- Directed by: Stanley Jackson
- Written by: Stanley Jackson
- Produced by: Gudrun Parker Tom Daly
- Narrated by: Percy Rodriguez
- Cinematography: Grant McLean
- Edited by: Stanley Jackson Gudrun Parker George Brandt
- Music by: Eldon Rathburn
- Production company: National Film Board of Canada
- Release date: 1948;
- Running time: 30 minutes
- Country: Canada
- Language: English

= Who Will Teach Your Child? =

Who Will Teach Your Child? is a 1948 Canadian short documentary, directed by Stanley Jackson for the National Film Board of Canada.

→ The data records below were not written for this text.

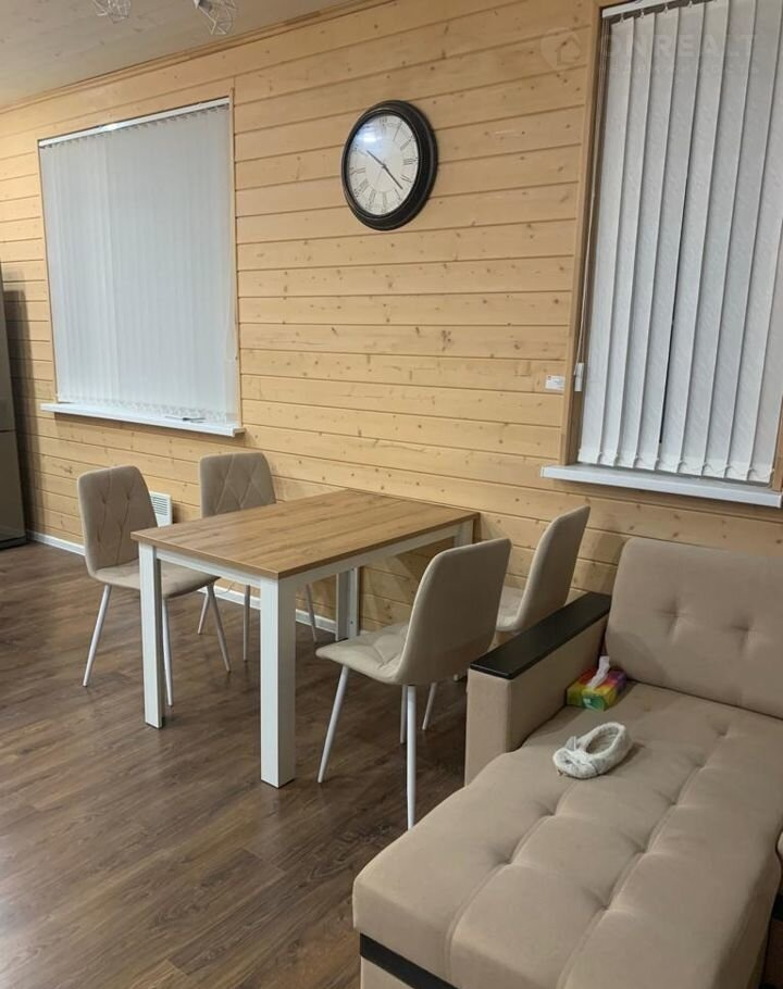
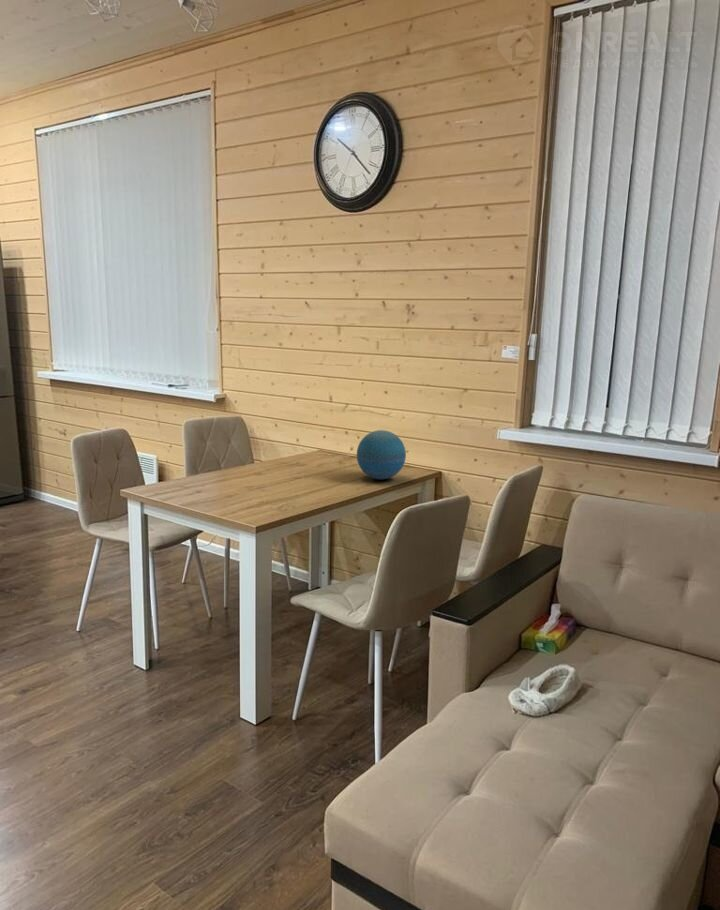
+ decorative orb [356,429,407,480]
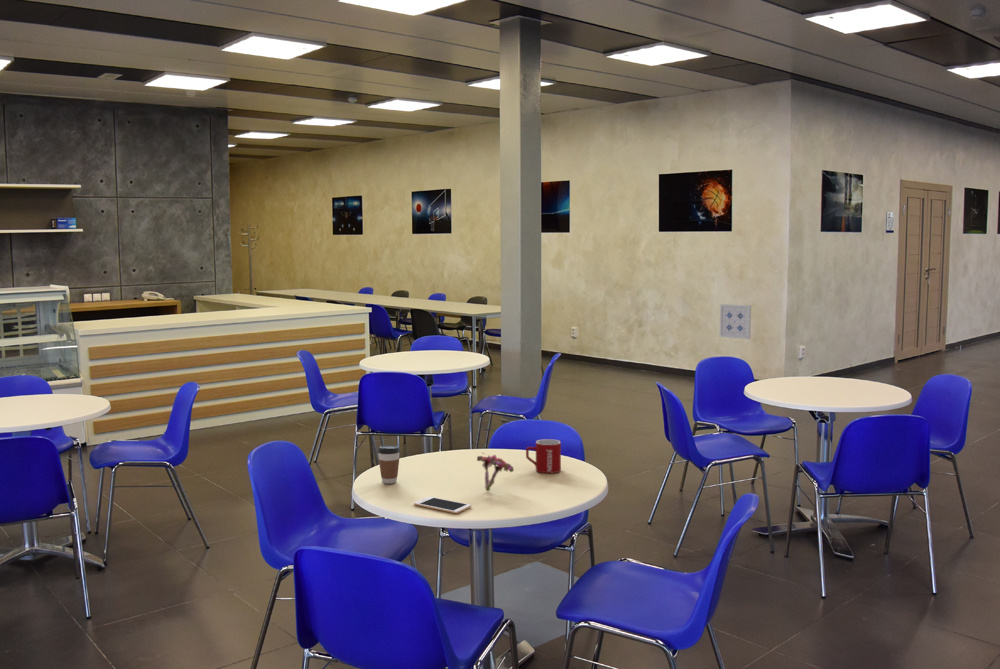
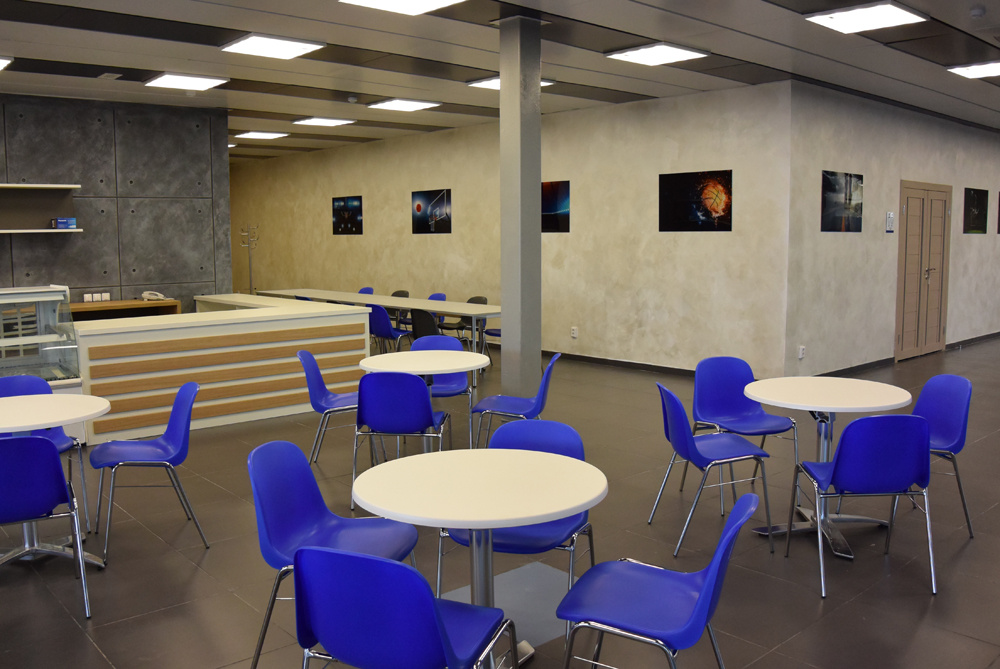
- cell phone [413,496,472,514]
- flower [476,452,515,492]
- coffee cup [377,444,401,485]
- mug [525,438,562,474]
- wall art [719,303,752,340]
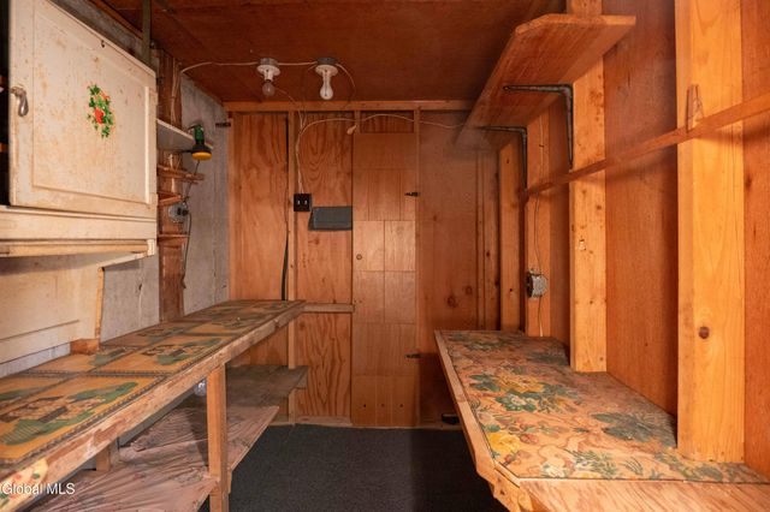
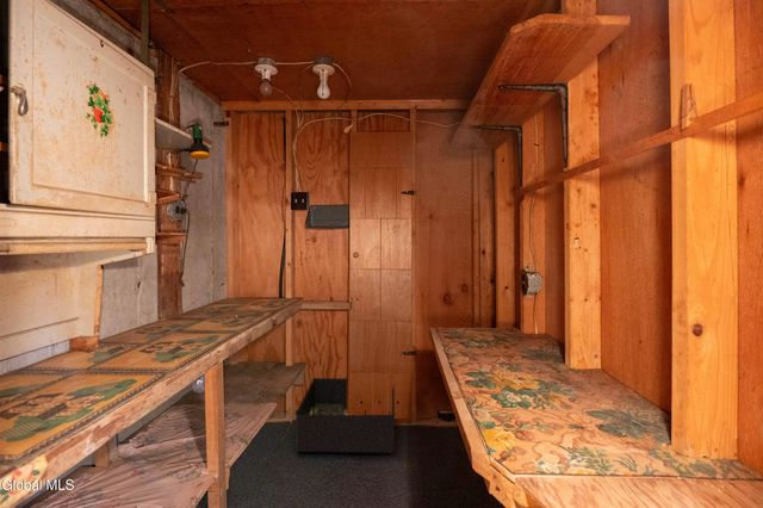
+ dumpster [294,377,396,456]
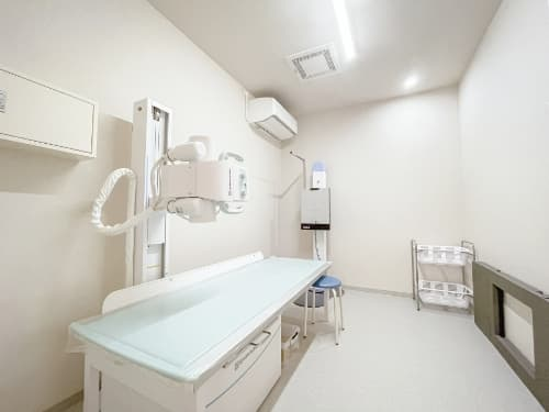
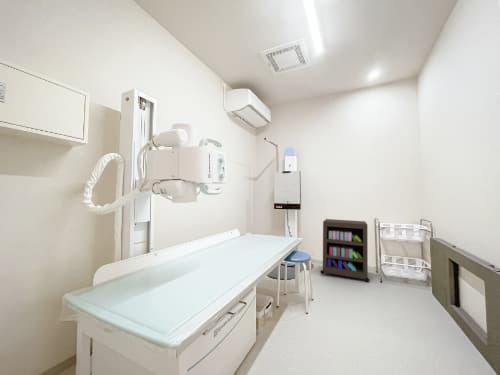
+ storage cabinet [319,218,370,283]
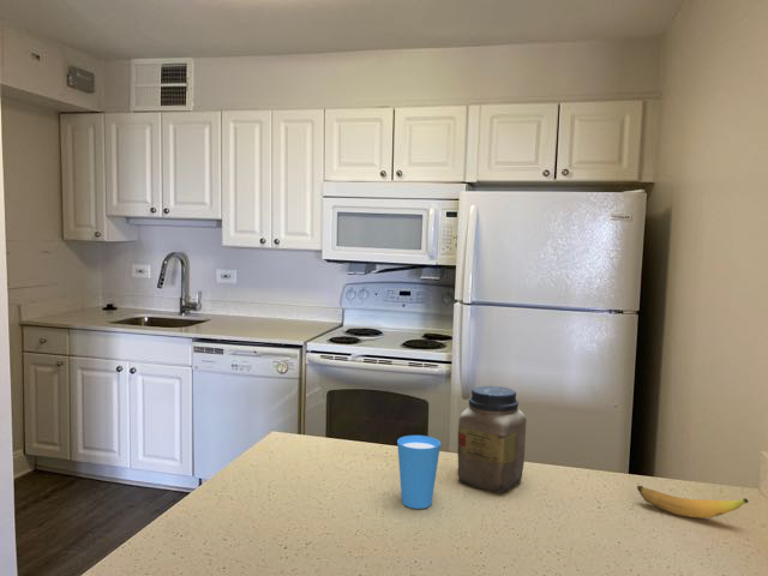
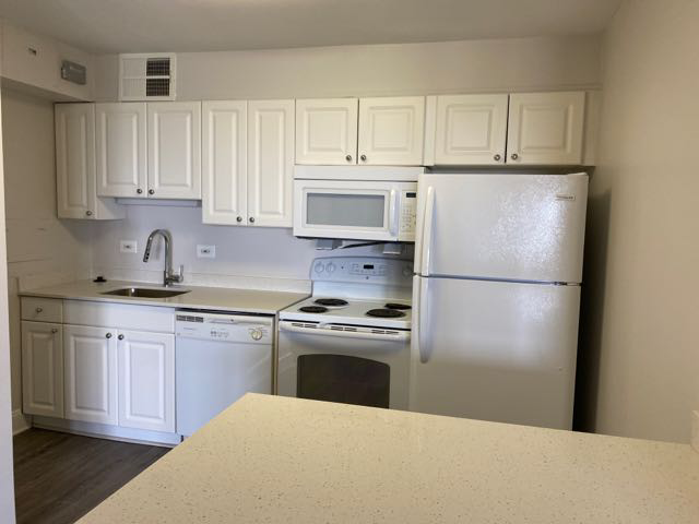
- jar [456,385,528,493]
- cup [396,434,442,510]
- banana [636,485,750,520]
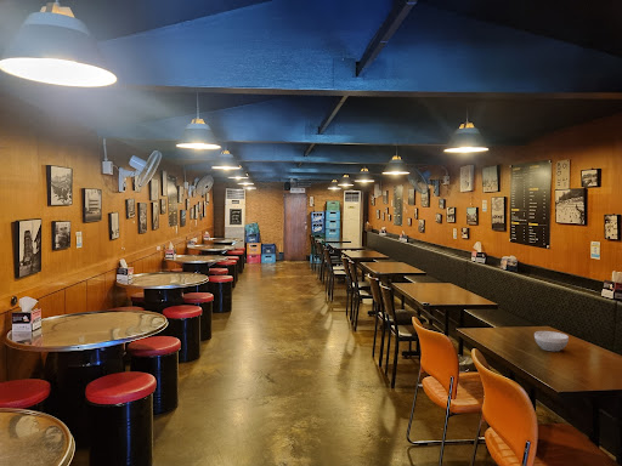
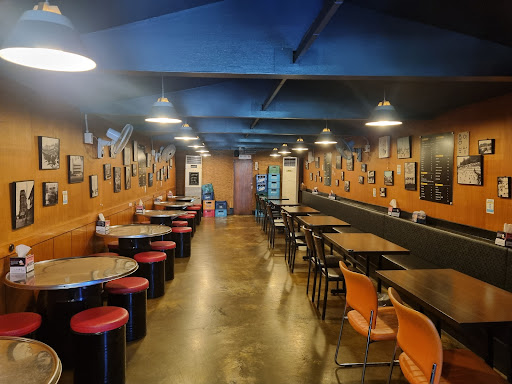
- bowl [533,330,570,352]
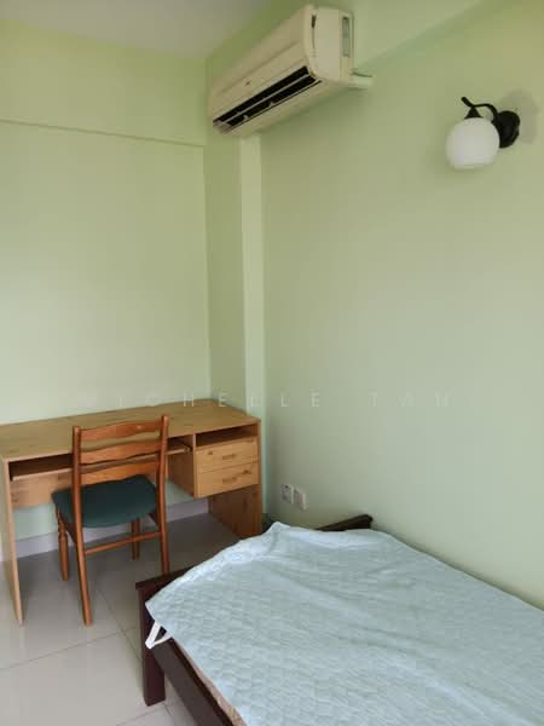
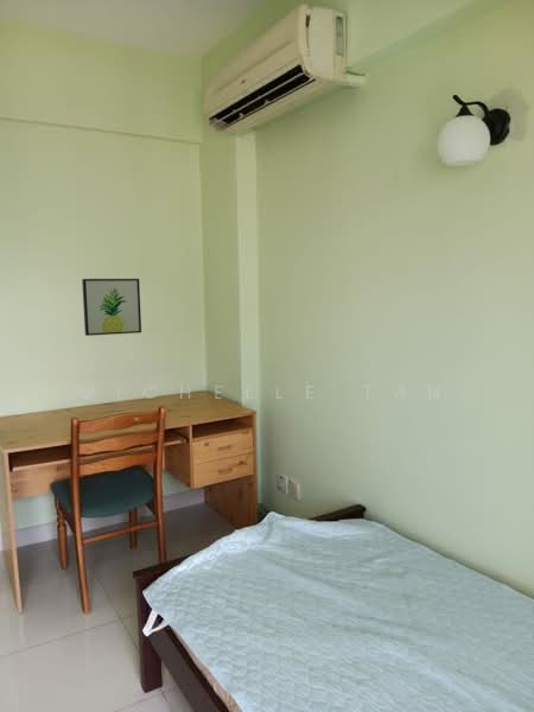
+ wall art [81,278,142,337]
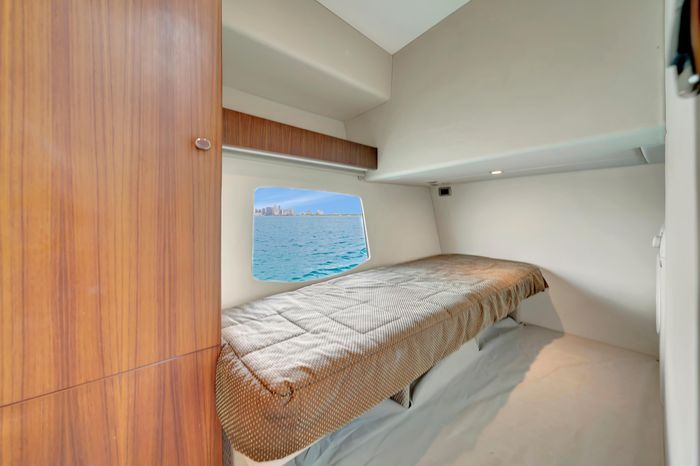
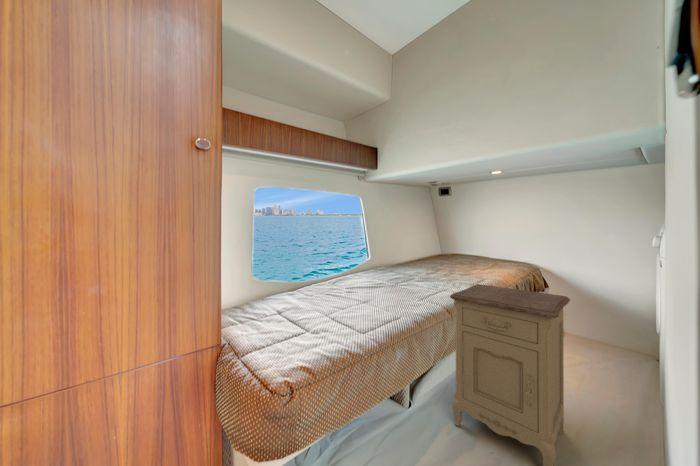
+ nightstand [449,283,571,466]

The film is about the importance of elementary and high school teachers in the development of children, mixing commentary with dramatic enactments of various potential classroom incidents acted by real Ottawa-area students and teachers. It is an analysis of the teacher’s vital role in a child’s development and asks three important questions: how can the teaching profession attract people of superior ability, to the teaching profession; how should these people be trained, and how can they be persuaded to stay in the teaching profession, as opposed to moving on to more lucrative careers.

Who Will Teach Your Child? won the Canadian Film Award for Best Theatrical Short Film at the 1st Canadian Film Awards in 1949. The film was also named by Scholastic Teacher magazine as one of the ten best films about education distributed in the United States in 1949.